Passage shown below:

I've just had a bad experience going to far down that path with my business. I relied too much on one person, who set it all up. Yes, you do save ALOT of money over windows gear and license when you go the GPL (or similar) software route for your fileserver/email/web/pbx, etc. But what happens when it breaks and YOU (the pro) aren't around? Can't call any of the local IT companies because none of them will touch a *nix box. They will just say they need to replace everything with windows gear -- I know because I've tried.

I'm still a 100% GPL fan, but I want to know how everything works and be able to fix much of it myself if I have to. This is how I'm building my secondary location rack. I may not be able to fix all of it (e.g., if I lost my zpool, I'd need help from someone like you to recover it.) However, I can fix alot of it AND I know how it all fits together because I built most of it.

My rack at my main office is another story another story. That thing breaks and I'm down for the count unless my *nix guy is available. Sometimes he is and sometimes he isn't. One time, we were down over a week because I lost my primary raid volume on my Promise Vtrak box and part of that volume wasn't backed up properly (due to desktop drives in the array -- HA!) He was around, but he has a day job, so could only help so much. Needles to say, my business partners don't trust that rack as far as I could toss it. I'm slowly working to replace all of it with zfs and Joyent KVM visualization. I'll know how it all works and I'll know how to troubleshoot it and fix most of it.

Just saying: Unless you are a total bonehead, there is real value in learning this stuff and not just blindly putting it in -- unless you want to hire someone like you full time to manage it. ;)
 

cyberjock

Inactive Account
Joined
Mar 25, 2012
Messages
19,526
Just saying: Unless you are a total bonehead, there is real value in learning this stuff and not just blindly putting it in -- unless you want to hire someone like you full time to manage it. ;)

Truer words could never be spoken. I am currently unemployed ;)
 

DrKK

FreeNAS Generalissimo
Joined
Oct 15, 2013
Messages
3,630
you're employed sir. You are the official Forum Guard Dog/Admin of FreeNAS.
 

gzartman

Contributor
Joined
Nov 1, 2013
Messages
105
That red area is totally wrong. Anyone who knows anything about how SSDs work knows that SSDs reallocate their data all over the place, abstracting the entire drive. That's how wear leveling has worked since it existed. You are better off doing a small partition so the SSD will use the unpartitioned space for allocations, thereby increasing performance AND longevity. Sorry, but you are wrong.

This is one of many situations with ZFS where it is important to know how deep the rabbit hole goes and be willing to dig down as deep as you can.

Just a followup. Talked with an illumos zfs developer tonight and ssd wear is not abstracted. If it were abstracted, commands like dd would make mess of things (not my words).

It is better to give ZIL much more than zfs needs to extend the life of the ssd. Zfs will only use about 30 seconds of write cache no matter how big you make the ZIL vdev.

This is how illumos zfs code works. Maybe the zfs code in FreeBSD is different, I dont know.

End of Passage shown.

Directive: Return the part of the forum thread above starting with "This is one" and going on through "(not my words).", copied word for word.

Provided material below:

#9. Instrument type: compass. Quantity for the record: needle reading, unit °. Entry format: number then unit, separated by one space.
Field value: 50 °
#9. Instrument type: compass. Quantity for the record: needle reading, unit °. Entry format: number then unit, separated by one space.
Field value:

End of Provided material.
Provided material below:

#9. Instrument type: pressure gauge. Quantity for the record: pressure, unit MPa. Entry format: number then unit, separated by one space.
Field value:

End of Provided material.

Answer section:
This is one of many situations with ZFS where it is important to know how deep the rabbit hole goes and be willing to dig down as deep as you can.

Just a followup. Talked with an illumos zfs developer tonight and ssd wear is not abstracted. If it were abstracted, commands like dd would make mess of things (not my words).